While asking this question, I learned const reference to a temporary object is valid in C++:
int main ()
{
int a = 21;
int b = 21;
//error: invalid initialization of non-const reference
//int & sum = a + b;e [...]
//OK
int const & sum = a + b;
return sum;
}
But in the following example, the const reference refnop
refers to a destroyed temporary object. I wonder why?
#include <string>
#include <map>
struct A
{
// data
std::map <std::string, std::string> m;
// functions
const A& nothing() const { return *this; }
void init() { m["aa"] = "bb"; }
bool operator!= (A const& a) const { return a.m != m; }
};
int main()
{
A a;
a.init();
A const& ref = A(a);
A const& refnop = A(a).nothing();
int ret = 0;
if (a != ref) ret += 2;
if (a != refnop) ret += 4;
return ret;
}
Tested using GCC 4.1.2 and MSVC 2010, it returns 4;
$> g++ -g refnop.cpp
$> ./a.out ; echo $?
4
The difference between ref
and refnop
is the call to nothing()
which does really nothing. It seems after this call, the temporary object is destroyed!
My question:
Why in the case of refnop
, the life time of the temporary object is not the same as its const reference?
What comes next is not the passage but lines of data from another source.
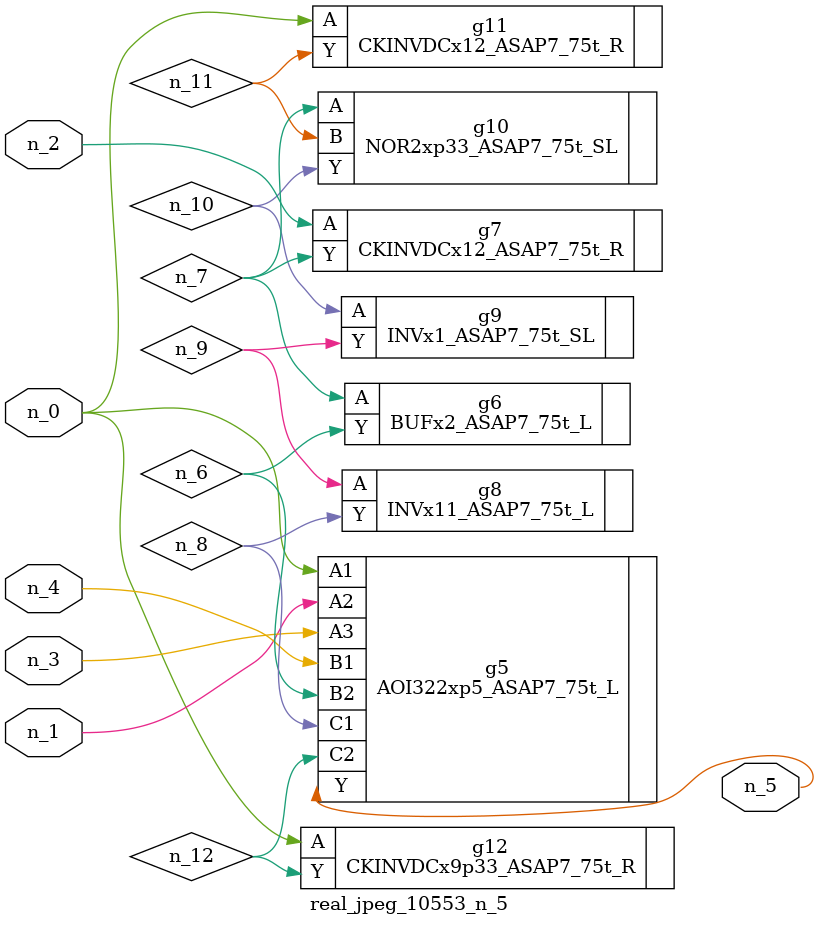
<source format=v>
module real_jpeg_10553_n_5 (n_4, n_0, n_1, n_2, n_3, n_5);

input n_4;
input n_0;
input n_1;
input n_2;
input n_3;

output n_5;

wire n_12;
wire n_8;
wire n_11;
wire n_6;
wire n_7;
wire n_10;
wire n_9;

AOI322xp5_ASAP7_75t_L g5 ( 
.A1(n_0),
.A2(n_1),
.A3(n_3),
.B1(n_4),
.B2(n_6),
.C1(n_8),
.C2(n_12),
.Y(n_5)
);

CKINVDCx12_ASAP7_75t_R g11 ( 
.A(n_0),
.Y(n_11)
);

CKINVDCx9p33_ASAP7_75t_R g12 ( 
.A(n_0),
.Y(n_12)
);

CKINVDCx12_ASAP7_75t_R g7 ( 
.A(n_2),
.Y(n_7)
);

BUFx2_ASAP7_75t_L g6 ( 
.A(n_7),
.Y(n_6)
);

NOR2xp33_ASAP7_75t_SL g10 ( 
.A(n_7),
.B(n_11),
.Y(n_10)
);

INVx11_ASAP7_75t_L g8 ( 
.A(n_9),
.Y(n_8)
);

INVx1_ASAP7_75t_SL g9 ( 
.A(n_10),
.Y(n_9)
);


endmodule
</source>
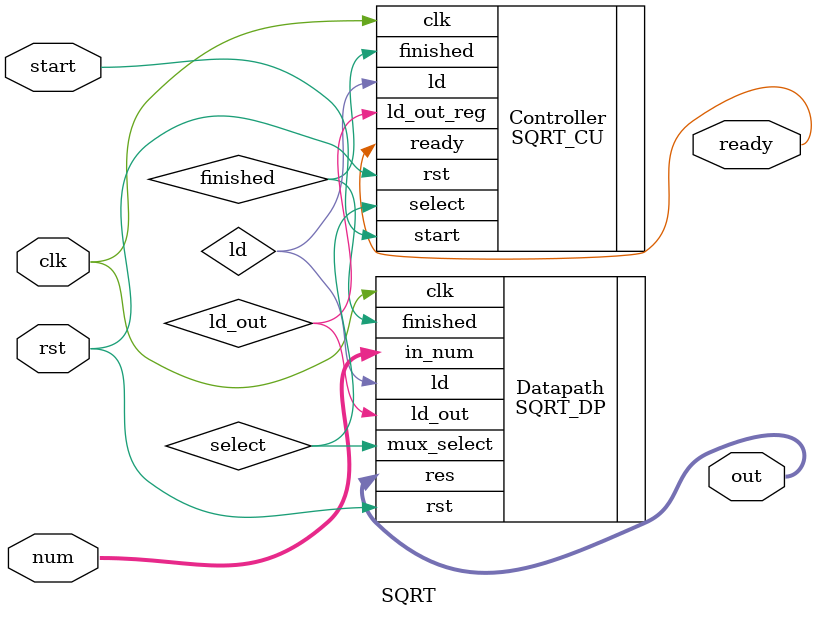
<source format=v>
`include "SQRT_CU.v"
`include "SQRT_DP.v"

module SQRT(clk , rst, start, num, ready, out);
	parameter SIZE = 32;
	input clk, rst, start;
	input [SIZE - 1 : 0] num;
	output ready;
	output [SIZE - 1 : 0] out;

	wire finished, select, ld, ld_out;

	SQRT_DP #(SIZE) Datapath(.in_num(num), .res(out), .ld(ld), .ld_out(ld_out)
							, .mux_select(select), .finished(finished), .clk(clk), .rst(rst));
	SQRT_CU #(SIZE) Controller(.start(start), .finished(finished), .ld(ld), .ld_out_reg(ld_out)
							, .select(select), .ready(ready), .clk(clk), .rst(rst));
endmodule
</source>
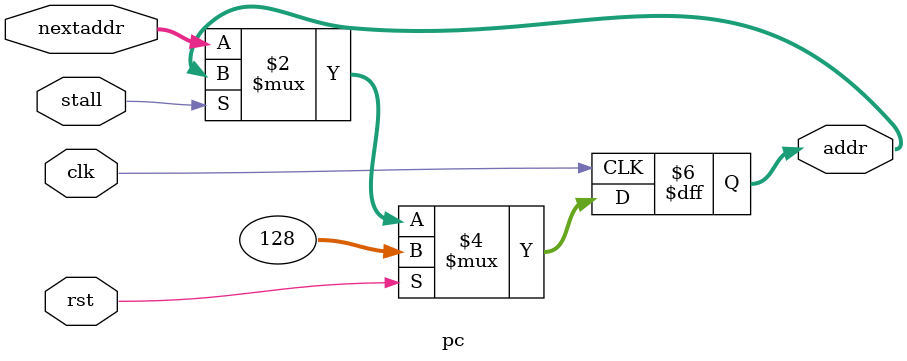
<source format=v>
module pc(
    input stall, clk, rst,
    input [31:0] nextaddr,
    output reg [31:0] addr
);
    always @(posedge clk) begin
        if (rst) addr <= 32'd128; // 128 — адрес пользовательской программы
        else addr <= stall ? addr : nextaddr;
    end
endmodule
</source>
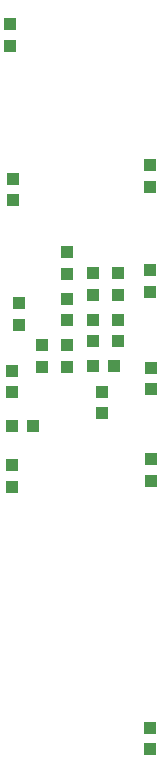
<source format=gbp>
G04 Layer_Color=128*
%FSLAX25Y25*%
%MOIN*%
G70*
G01*
G75*
%ADD10R,0.04331X0.04331*%
%ADD30R,0.04331X0.04331*%
D10*
X5000Y308457D02*
D03*
Y315543D02*
D03*
X50500Y312957D02*
D03*
Y320043D02*
D03*
X50500Y285043D02*
D03*
Y277957D02*
D03*
X40000Y268543D02*
D03*
Y261457D02*
D03*
X31500Y261457D02*
D03*
Y268543D02*
D03*
X23000Y275543D02*
D03*
Y268457D02*
D03*
X40000Y276957D02*
D03*
Y284043D02*
D03*
X31500D02*
D03*
Y276957D02*
D03*
X23000Y291043D02*
D03*
Y283957D02*
D03*
X34500Y244543D02*
D03*
Y237457D02*
D03*
X23000Y260043D02*
D03*
Y252957D02*
D03*
X7000Y266957D02*
D03*
Y274043D02*
D03*
X51000Y252543D02*
D03*
Y245457D02*
D03*
X4500Y251543D02*
D03*
Y244457D02*
D03*
X51000Y222043D02*
D03*
Y214957D02*
D03*
X4500Y212957D02*
D03*
Y220043D02*
D03*
X50500Y132543D02*
D03*
Y125457D02*
D03*
X14500Y252957D02*
D03*
Y260043D02*
D03*
X4000Y359957D02*
D03*
Y367043D02*
D03*
D30*
X31457Y253000D02*
D03*
X38543D02*
D03*
X4457Y233000D02*
D03*
X11543D02*
D03*
M02*

</source>
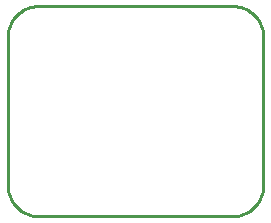
<source format=gbr>
G04 EAGLE Gerber RS-274X export*
G75*
%MOMM*%
%FSLAX34Y34*%
%LPD*%
%IN*%
%IPPOS*%
%AMOC8*
5,1,8,0,0,1.08239X$1,22.5*%
G01*
%ADD10C,0.254000*%


D10*
X0Y25400D02*
X97Y23186D01*
X386Y20989D01*
X865Y18826D01*
X1532Y16713D01*
X2380Y14666D01*
X3403Y12700D01*
X4594Y10831D01*
X5942Y9073D01*
X7440Y7440D01*
X9073Y5942D01*
X10831Y4594D01*
X12700Y3403D01*
X14666Y2380D01*
X16713Y1532D01*
X18826Y865D01*
X20989Y386D01*
X23186Y97D01*
X25400Y0D01*
X190500Y0D01*
X192714Y97D01*
X194911Y386D01*
X197074Y865D01*
X199187Y1532D01*
X201235Y2380D01*
X203200Y3403D01*
X205069Y4594D01*
X206827Y5942D01*
X208461Y7440D01*
X209958Y9073D01*
X211306Y10831D01*
X212497Y12700D01*
X213520Y14666D01*
X214368Y16713D01*
X215035Y18826D01*
X215514Y20989D01*
X215803Y23186D01*
X215900Y25400D01*
X215900Y152400D01*
X215803Y154614D01*
X215514Y156811D01*
X215035Y158974D01*
X214368Y161087D01*
X213520Y163135D01*
X212497Y165100D01*
X211306Y166969D01*
X209958Y168727D01*
X208461Y170361D01*
X206827Y171858D01*
X205069Y173206D01*
X203200Y174397D01*
X201235Y175420D01*
X199187Y176268D01*
X197074Y176935D01*
X194911Y177414D01*
X192714Y177703D01*
X190500Y177800D01*
X25400Y177800D01*
X23186Y177703D01*
X20989Y177414D01*
X18826Y176935D01*
X16713Y176268D01*
X14666Y175420D01*
X12700Y174397D01*
X10831Y173206D01*
X9073Y171858D01*
X7440Y170361D01*
X5942Y168727D01*
X4594Y166969D01*
X3403Y165100D01*
X2380Y163135D01*
X1532Y161087D01*
X865Y158974D01*
X386Y156811D01*
X97Y154614D01*
X0Y152400D01*
X0Y25400D01*
M02*

</source>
The lifetime-extension of a temporary object can be performed only once, when the temporary object gets bound to the first reference. After that, the knowledge that the reference refers to a temporary object is gone, so further lifetime extensions are not possible.
The case that is puzzling you
A const& refnop = A(a).nothing();
is similar to this case:
A const& foo(A const& bar)
{
return bar;
}
//...
A const& broken = foo(A());
In both cases, the temporary gets bound to the function argument (the implicit this
for nothing()
, bar
for foo()
) and gets its lifetime 'extended' to the lifetime of the function argument. I put 'extended' in quotes, because the natural lifetime of the temporary is already longer, so no actual extension takes place.
Because the lifetime extension property is non-transitive, returning a reference (that happens to refer to a temporary object) will not further extend the lifetime of the temporary object, with as result that both refnop
and broken
end up referring to objects that no longer exist.